LISTED RECORDS
....

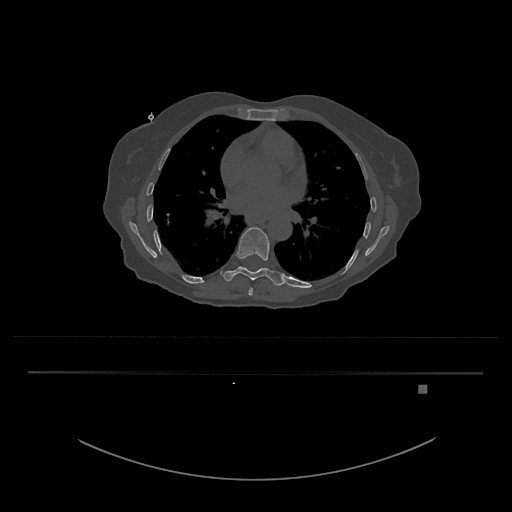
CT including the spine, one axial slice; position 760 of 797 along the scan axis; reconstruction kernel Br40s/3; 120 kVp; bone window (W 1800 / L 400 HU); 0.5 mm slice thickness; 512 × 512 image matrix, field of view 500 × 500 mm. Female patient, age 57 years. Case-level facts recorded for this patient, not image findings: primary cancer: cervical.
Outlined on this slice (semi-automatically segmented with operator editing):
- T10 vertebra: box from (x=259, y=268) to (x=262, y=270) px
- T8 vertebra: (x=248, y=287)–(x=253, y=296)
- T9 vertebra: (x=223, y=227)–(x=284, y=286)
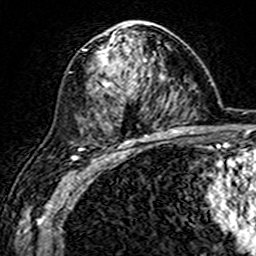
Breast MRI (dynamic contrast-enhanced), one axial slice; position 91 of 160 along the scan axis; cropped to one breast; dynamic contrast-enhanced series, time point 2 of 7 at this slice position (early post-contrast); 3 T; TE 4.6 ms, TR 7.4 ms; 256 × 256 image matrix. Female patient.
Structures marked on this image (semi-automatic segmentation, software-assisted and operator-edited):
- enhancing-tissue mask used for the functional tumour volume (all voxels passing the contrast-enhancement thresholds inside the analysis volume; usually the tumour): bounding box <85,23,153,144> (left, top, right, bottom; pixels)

....

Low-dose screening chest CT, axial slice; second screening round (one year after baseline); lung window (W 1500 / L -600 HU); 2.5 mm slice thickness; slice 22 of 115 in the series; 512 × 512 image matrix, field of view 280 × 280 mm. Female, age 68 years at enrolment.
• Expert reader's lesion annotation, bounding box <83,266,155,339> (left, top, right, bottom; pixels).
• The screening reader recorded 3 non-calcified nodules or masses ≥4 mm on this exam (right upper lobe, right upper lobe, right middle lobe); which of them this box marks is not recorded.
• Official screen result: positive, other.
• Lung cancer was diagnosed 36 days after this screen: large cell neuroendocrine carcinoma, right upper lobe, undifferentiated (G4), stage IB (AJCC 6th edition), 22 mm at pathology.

....

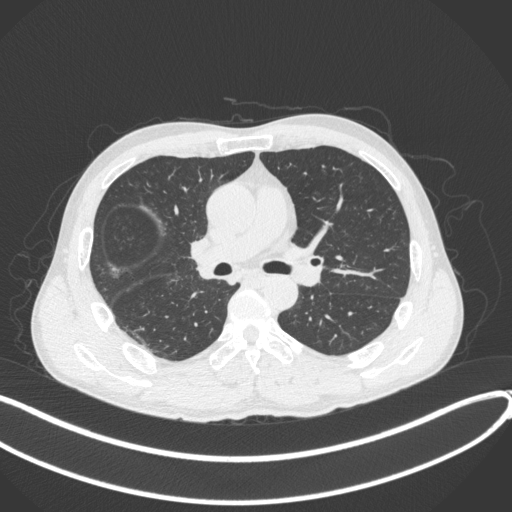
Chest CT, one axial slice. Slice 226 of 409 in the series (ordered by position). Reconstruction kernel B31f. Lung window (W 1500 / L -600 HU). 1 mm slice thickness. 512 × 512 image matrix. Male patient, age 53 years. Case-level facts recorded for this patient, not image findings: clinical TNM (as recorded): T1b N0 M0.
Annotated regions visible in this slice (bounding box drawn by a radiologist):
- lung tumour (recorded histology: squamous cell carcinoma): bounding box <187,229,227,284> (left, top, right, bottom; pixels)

....

ASSIGNED TASK
In the listing above, find the line with "Structures marked on" and the line with "- enhancing-tissue mask"; set down exactly those two lines and every line between them, nothing more.

EXERCISE RESPONSE
Structures marked on this image (semi-automatic segmentation, software-assisted and operator-edited):
- enhancing-tissue mask used for the functional tumour volume (all voxels passing the contrast-enhancement thresholds inside the analysis volume; usually the tumour): bounding box <85,23,153,144> (left, top, right, bottom; pixels)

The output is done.